ABOUT THIS EXERCISE: Arrange the text of every one of the records below as a single numbered list of lines, skipping any blank lines. Leave the pictures out of your answer.

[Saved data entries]

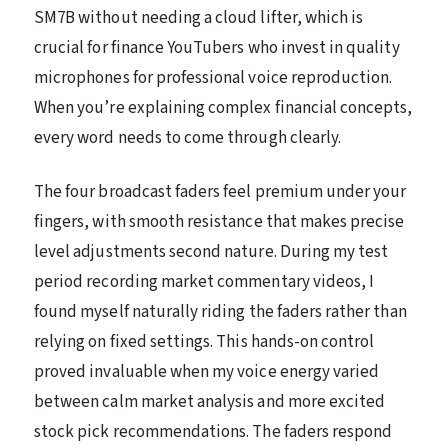
SM7B without needing a cloud lifter, which is
crucial for finance YouTubers who invest in quality
microphones for professional voice reproduction.
When you’re explaining complex financial concepts,
every word needs to come through clearly.
The four broadcast faders feel premium under your
fingers, with smooth resistance that makes precise
level adjustments second nature. During my test
period recording market commentary videos, I
found myself naturally riding the faders rather than
relying on fixed settings. This hands-on control
proved invaluable when my voice energy varied
between calm market analysis and more excited
stock pick recommendations. The faders respond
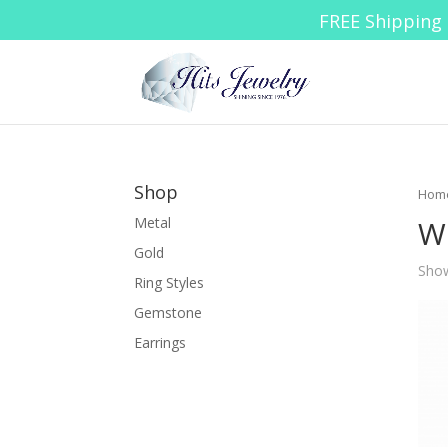
FREE Shipping 
Shop
Hom
W
Metal
Gold
Show
Ring Styles
Gemstone
Earrings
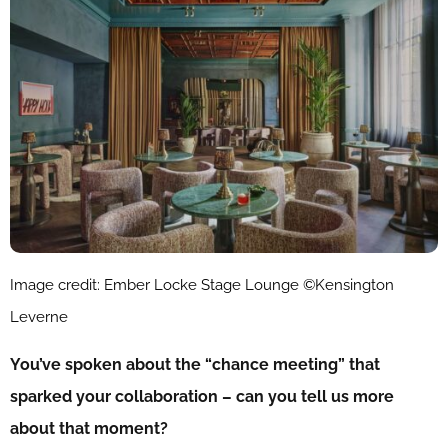
Image credit: Ember Locke Stage Lounge ©Kensington
Leverne
You’ve spoken about the “chance meeting” that
sparked your collaboration – can you tell us more
about that moment?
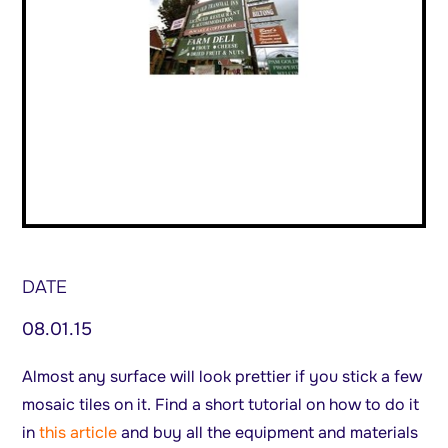
DATE
08.01.15
Almost any surface will look prettier if you stick a few
mosaic tiles on it. Find a short tutorial on how to do it
in
this article
and buy all the equipment and materials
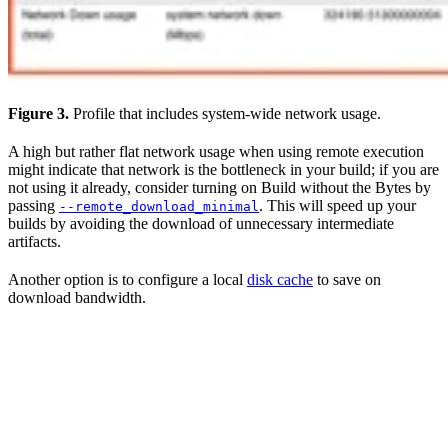
Figure 3.
Profile that includes system-wide network usage.
A high but rather flat network usage when using remote execution
might indicate that network is the bottleneck in your build; if you are
not using it already, consider turning on Build without the Bytes by
passing
. This will speed up your
--remote_download_minimal
builds by avoiding the download of unnecessary intermediate
artifacts.
Another option is to configure a local
disk cache
to save on
download bandwidth.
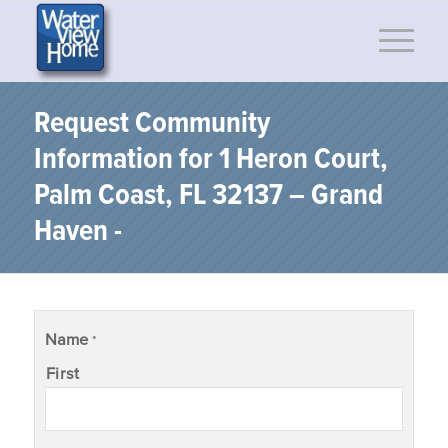
Request Community
Information for 1 Heron Court,
Palm Coast, FL 32137 – Grand
Haven -
Name
*
First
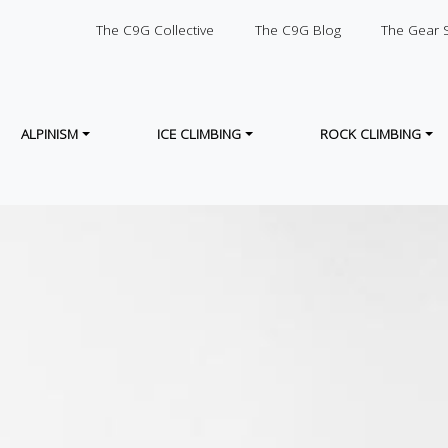
SECONDARY
The C9G Collective
The C9G Blog
The Gear 
ALPINISM
ICE CLIMBING
ROCK CLIMBING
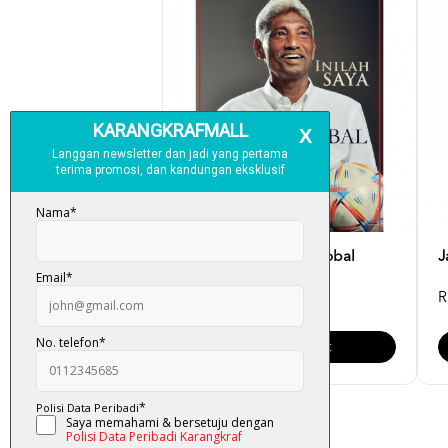
Inilah Saya - K. Rajagobal
J
RM 49.00
R
Add To Cart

RESULT BELOW:
1. SM7B without needing a cloud lifter, which is
2. crucial for finance YouTubers who invest in quality
3. microphones for professional voice reproduction.
4. When you’re explaining complex financial concepts,
5. every word needs to come through clearly.
6. The four broadcast faders feel premium under your
7. fingers, with smooth resistance that makes precise
8. level adjustments second nature. During my test
9. period recording market commentary videos, I
10. found myself naturally riding the faders rather than
11. relying on fixed settings. This hands-on control
12. proved invaluable when my voice energy varied
13. between calm market analysis and more excited
14. stock pick recommendations. The faders respond
15. FREE Shipping 
16. Shop
17. Hom
18. W
19. Metal
20. Gold
21. Show
22. Ring Styles
23. Gemstone
24. Earrings
25. Image credit: Ember Locke Stage Lounge ©Kensington
26. Leverne
27. You’ve spoken about the “chance meeting” that
28. sparked your collaboration – can you tell us more
29. about that moment?
30. DATE
31. 08.01.15
32. Almost any surface will look prettier if you stick a few
33. mosaic tiles on it. Find a short tutorial on how to do it
34. in
35. this article
36. and buy all the equipment and materials
37. Figure 3.
38. Profile that includes system-wide network usage.
39. A high but rather flat network usage when using remote execution
40. might indicate that network is the bottleneck in your build; if you are
41. not using it already, consider turning on Build without the Bytes by
42. passing
43. . This will speed up your
44. --remote_download_minimal
45. builds by avoiding the download of unnecessary intermediate
46. artifacts.
47. Another option is to configure a local
48. disk cache
49. to save on
50. download bandwidth.
51. Request Community
52. Information for 1 Heron Court,
53. Palm Coast, FL 32137 – Grand
54. Haven -
55. Name
56. *
57. First
58. SECONDARY
59. The C9G Collective
60. The C9G Blog
61. The Gear 
62. ALPINISM
63. ICE CLIMBING
64. ROCK CLIMBING
65. Inilah Saya - K. Rajagobal
66. J
67. RM 49.00
68. R
69. Add To Cart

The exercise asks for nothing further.